(Data segment Opens)

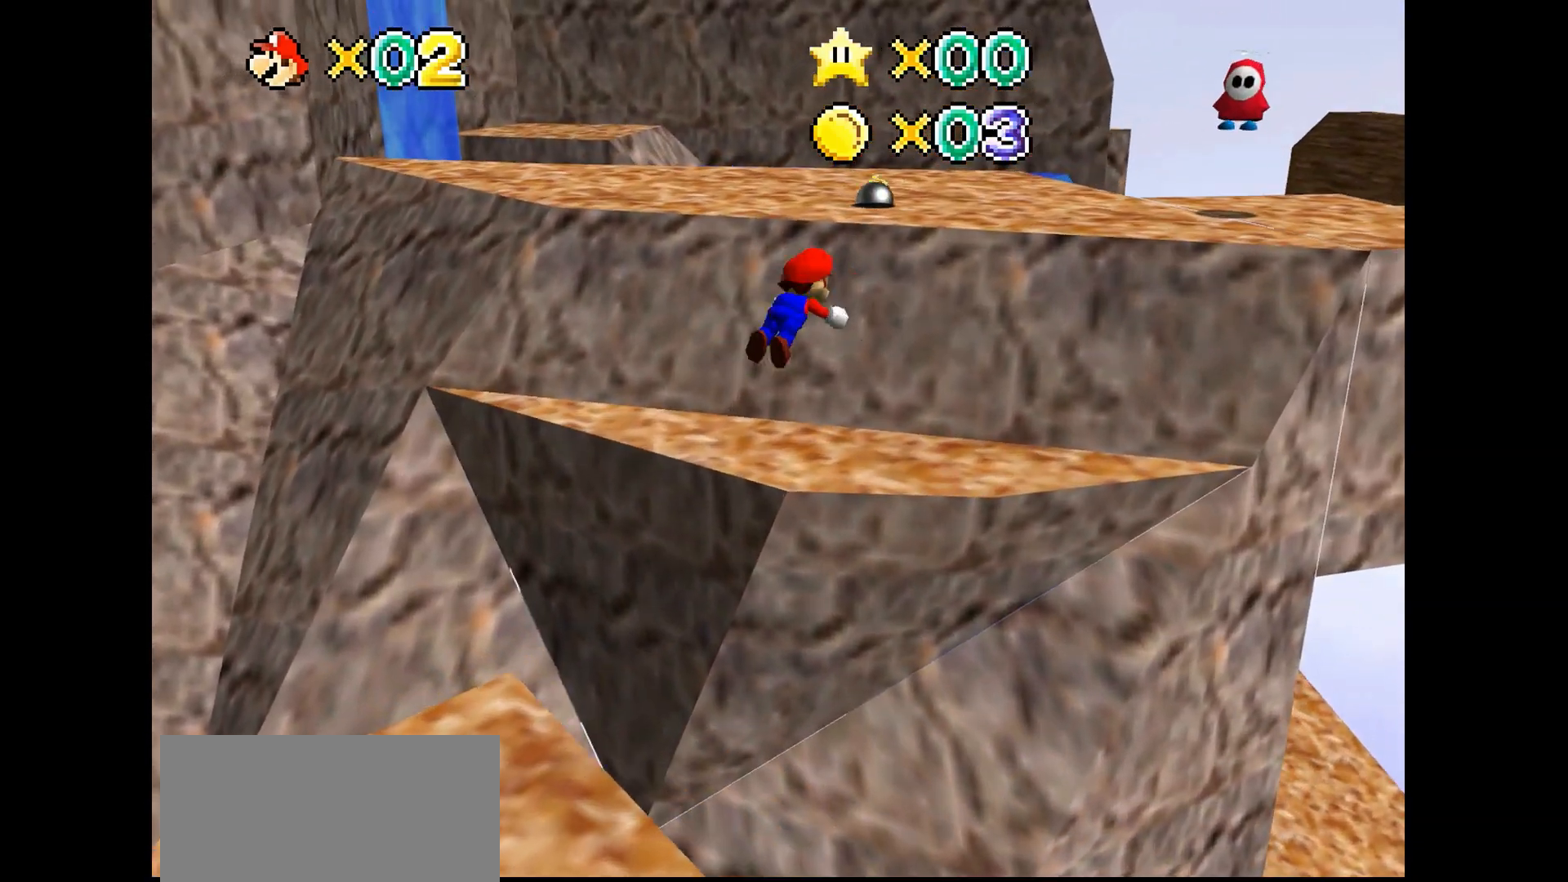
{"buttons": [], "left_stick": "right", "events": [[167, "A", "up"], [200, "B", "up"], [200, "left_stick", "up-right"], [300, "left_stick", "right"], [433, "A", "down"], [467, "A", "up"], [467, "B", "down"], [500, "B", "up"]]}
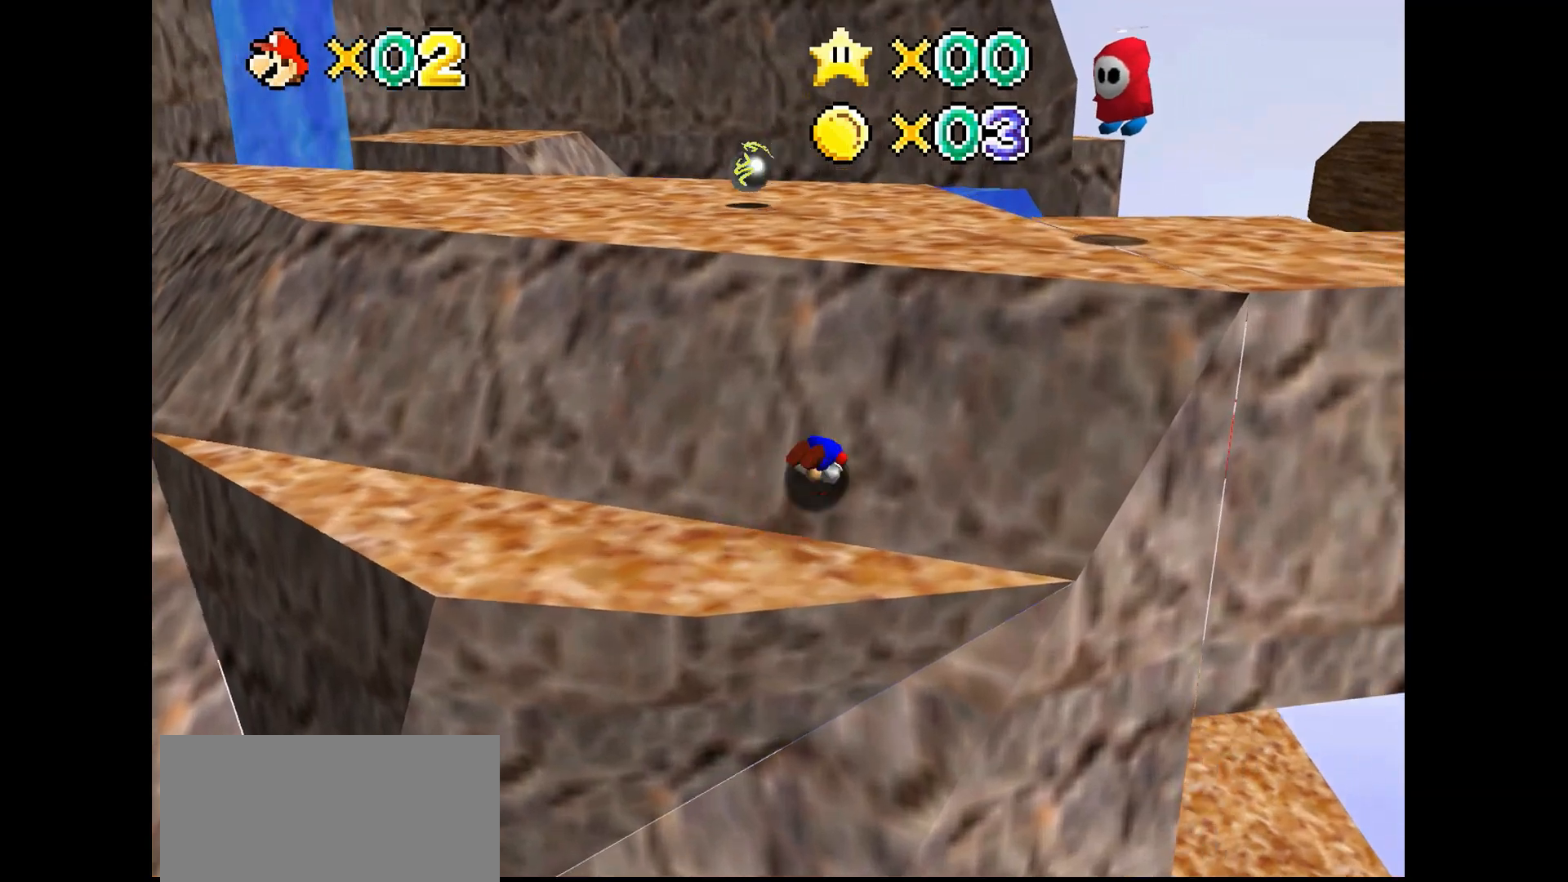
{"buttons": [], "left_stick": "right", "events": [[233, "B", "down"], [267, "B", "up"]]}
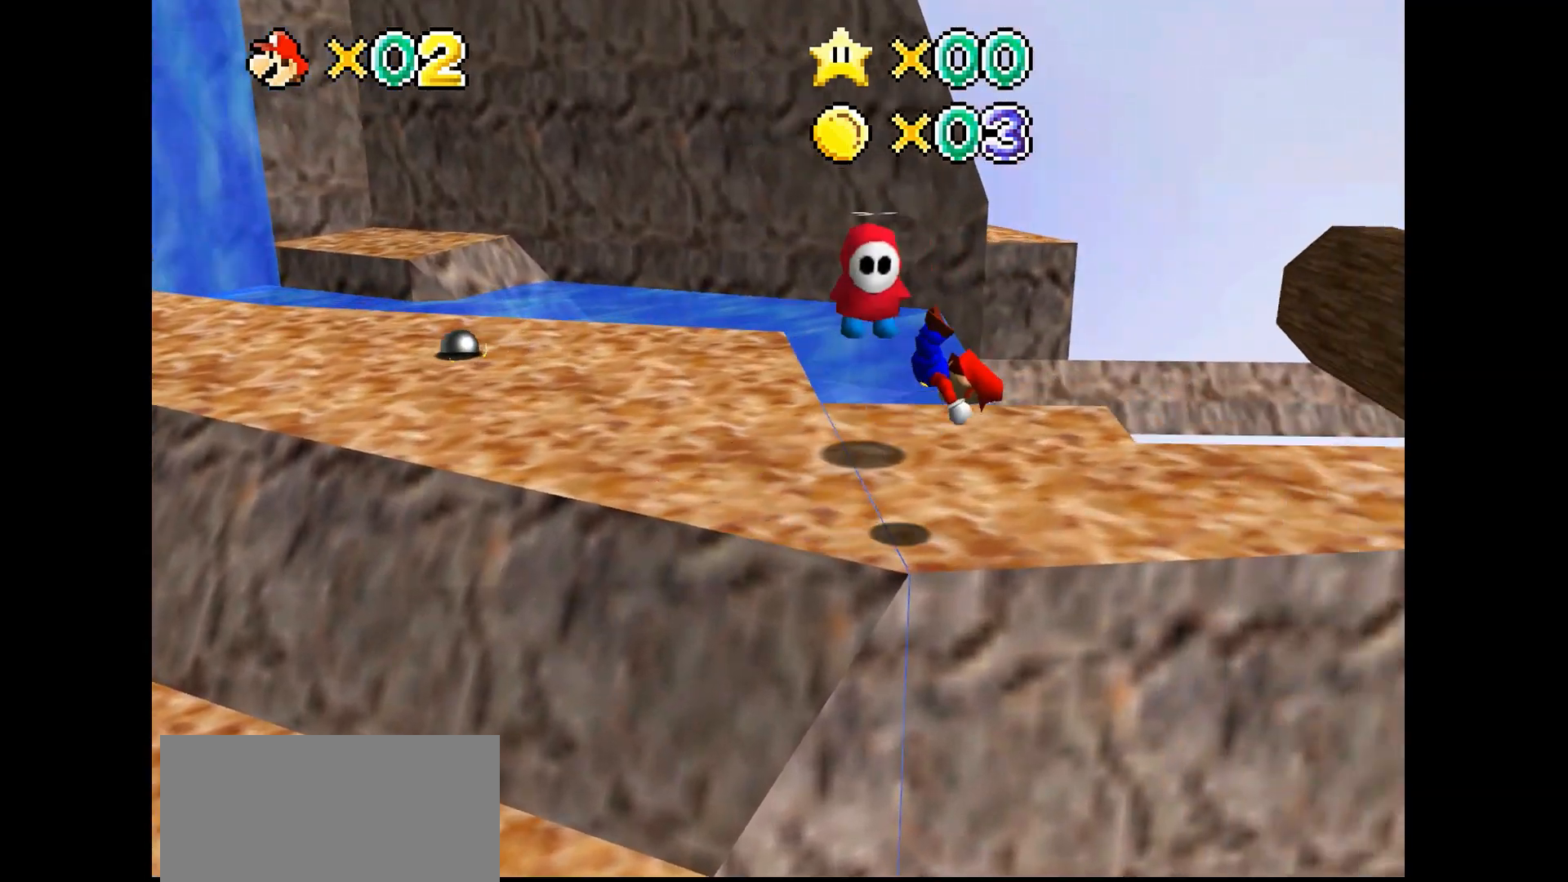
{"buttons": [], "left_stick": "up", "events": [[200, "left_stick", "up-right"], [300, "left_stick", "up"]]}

(Data segment Closes)

Exercise goal: The expected answer is the listing above, duplicated exactly, with its pictures removed.

Result of the exercise:
{"buttons": [], "left_stick": "right", "events": [[167, "A", "up"], [200, "B", "up"], [200, "left_stick", "up-right"], [300, "left_stick", "right"], [433, "A", "down"], [467, "A", "up"], [467, "B", "down"], [500, "B", "up"]]}
{"buttons": [], "left_stick": "right", "events": [[233, "B", "down"], [267, "B", "up"]]}
{"buttons": [], "left_stick": "up", "events": [[200, "left_stick", "up-right"], [300, "left_stick", "up"]]}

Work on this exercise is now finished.